◆ What you should do:
Tally up how many lines in the listing below contain the string "none", and give only the total.

======== Provided data ========

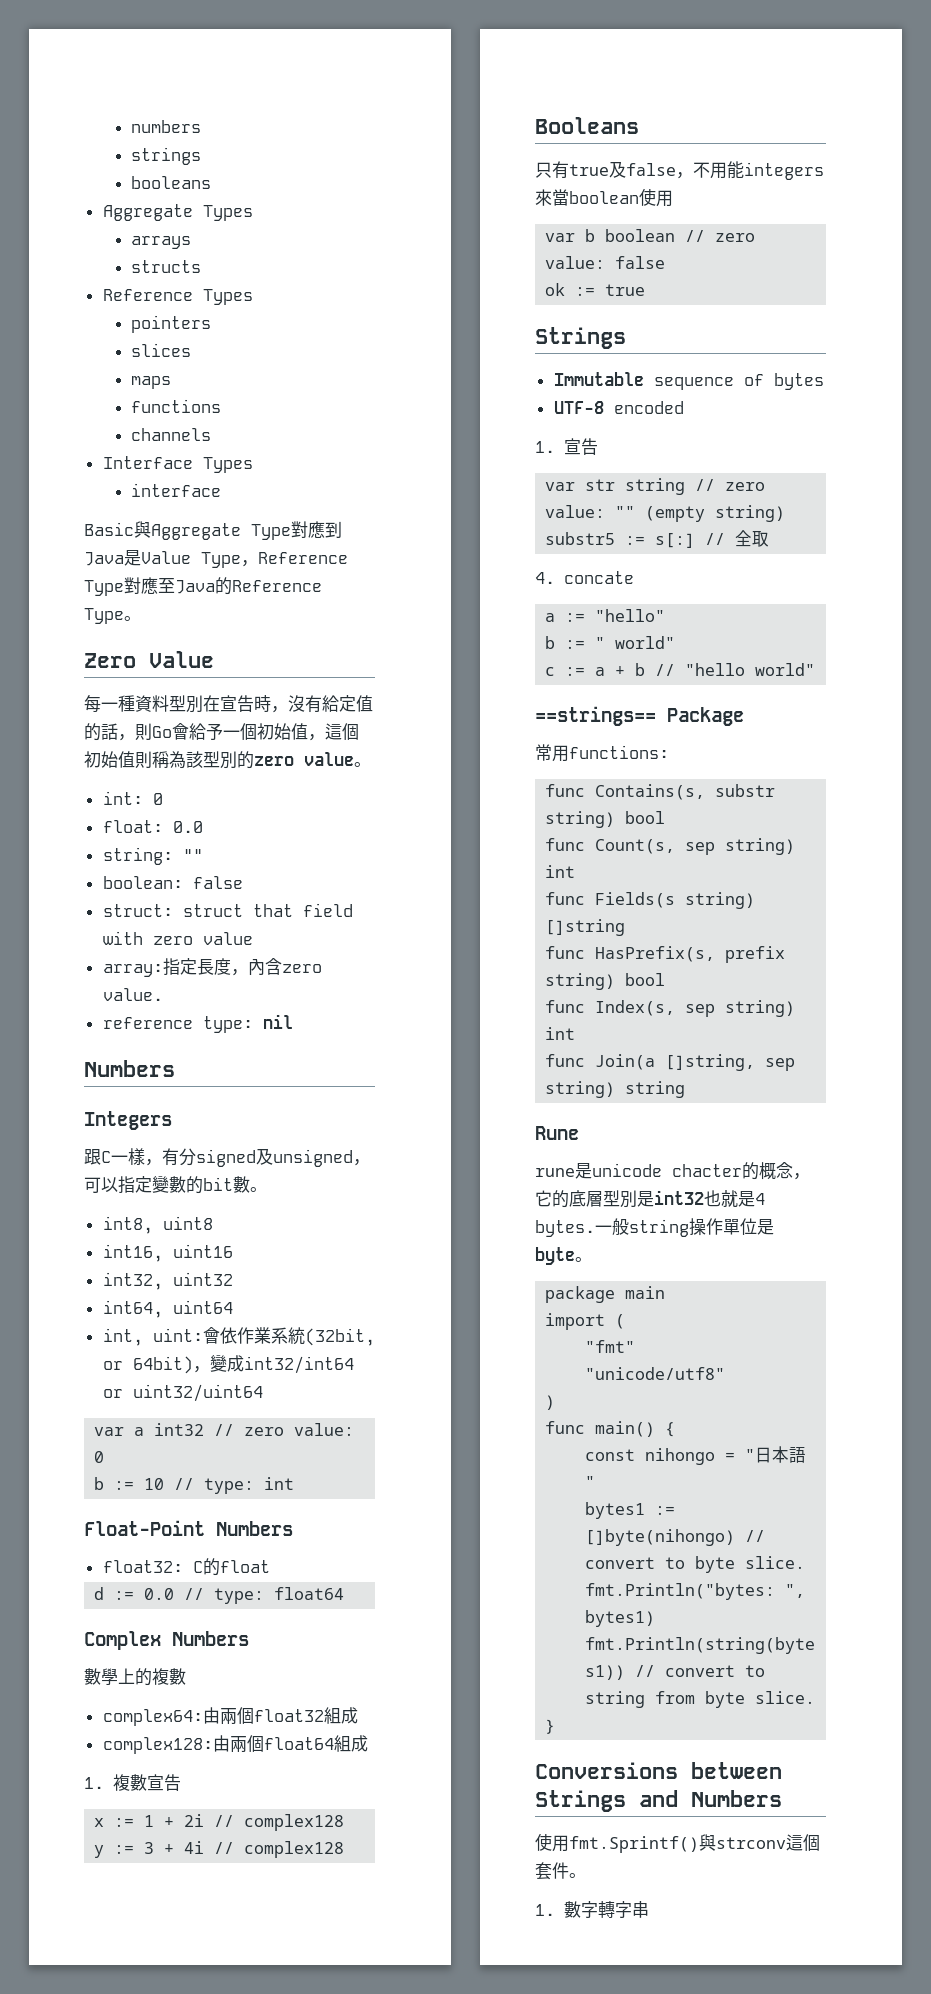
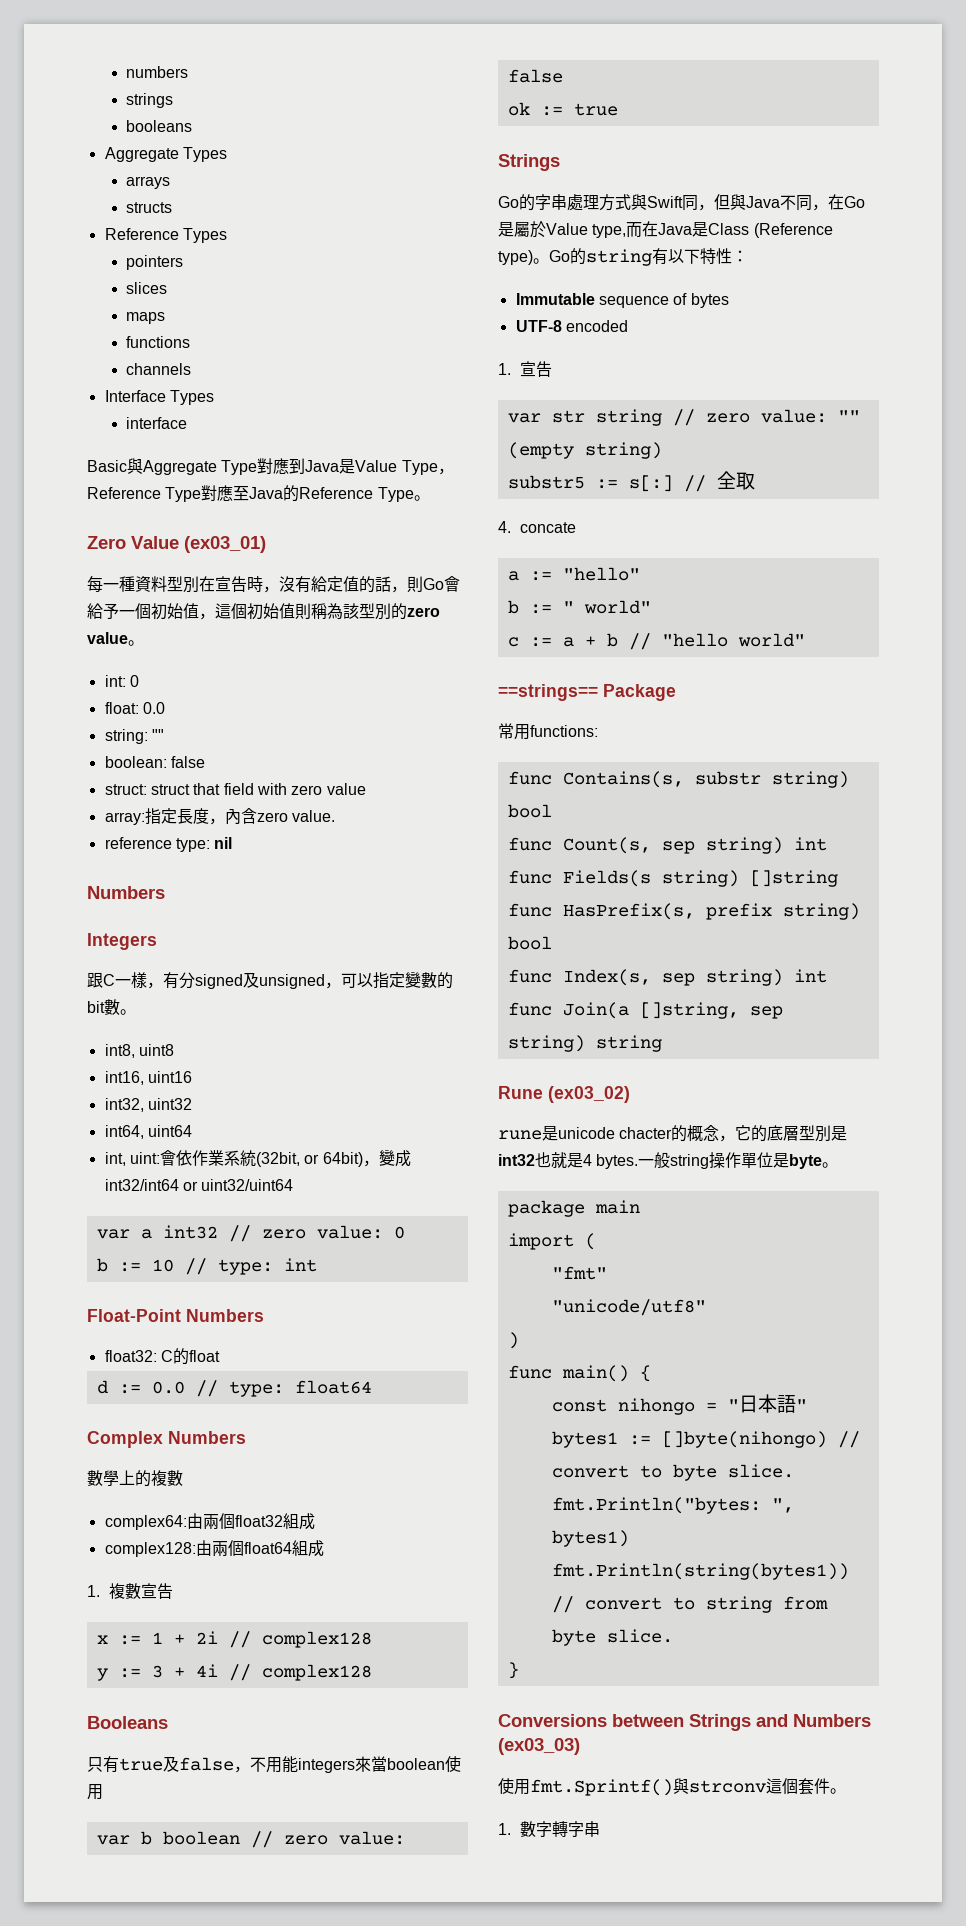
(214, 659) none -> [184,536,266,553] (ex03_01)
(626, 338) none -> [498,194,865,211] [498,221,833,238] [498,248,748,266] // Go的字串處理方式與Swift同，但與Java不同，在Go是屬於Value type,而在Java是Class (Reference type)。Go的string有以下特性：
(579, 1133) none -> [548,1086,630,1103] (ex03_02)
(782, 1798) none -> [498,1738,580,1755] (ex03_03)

========
======== Provided data ========

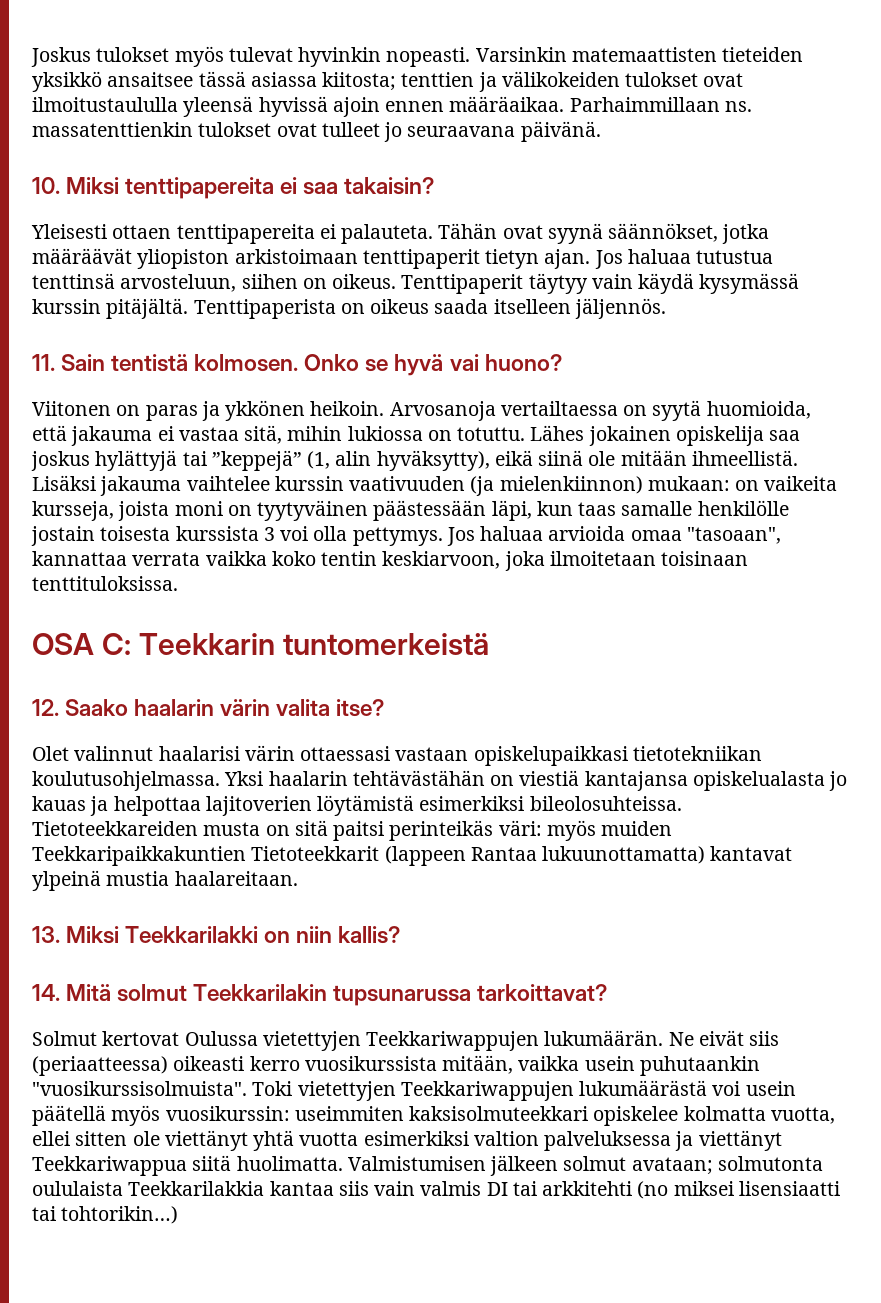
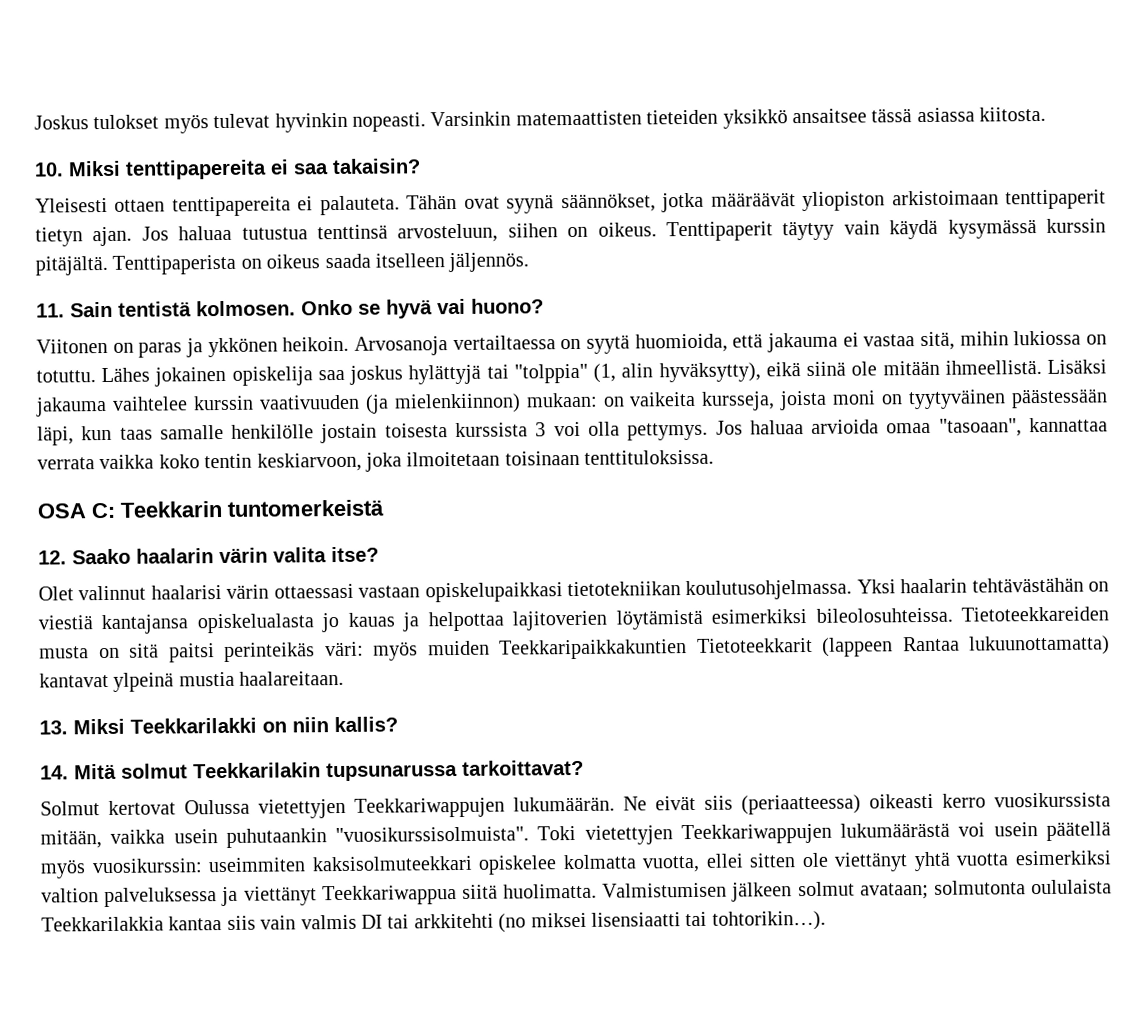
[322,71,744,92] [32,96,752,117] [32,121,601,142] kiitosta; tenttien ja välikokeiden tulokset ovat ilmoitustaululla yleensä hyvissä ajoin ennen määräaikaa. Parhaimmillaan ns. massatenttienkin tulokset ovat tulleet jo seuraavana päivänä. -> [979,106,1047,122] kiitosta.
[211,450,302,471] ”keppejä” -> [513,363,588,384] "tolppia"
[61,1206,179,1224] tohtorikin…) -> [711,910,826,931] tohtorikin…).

========

◆ Output below:
4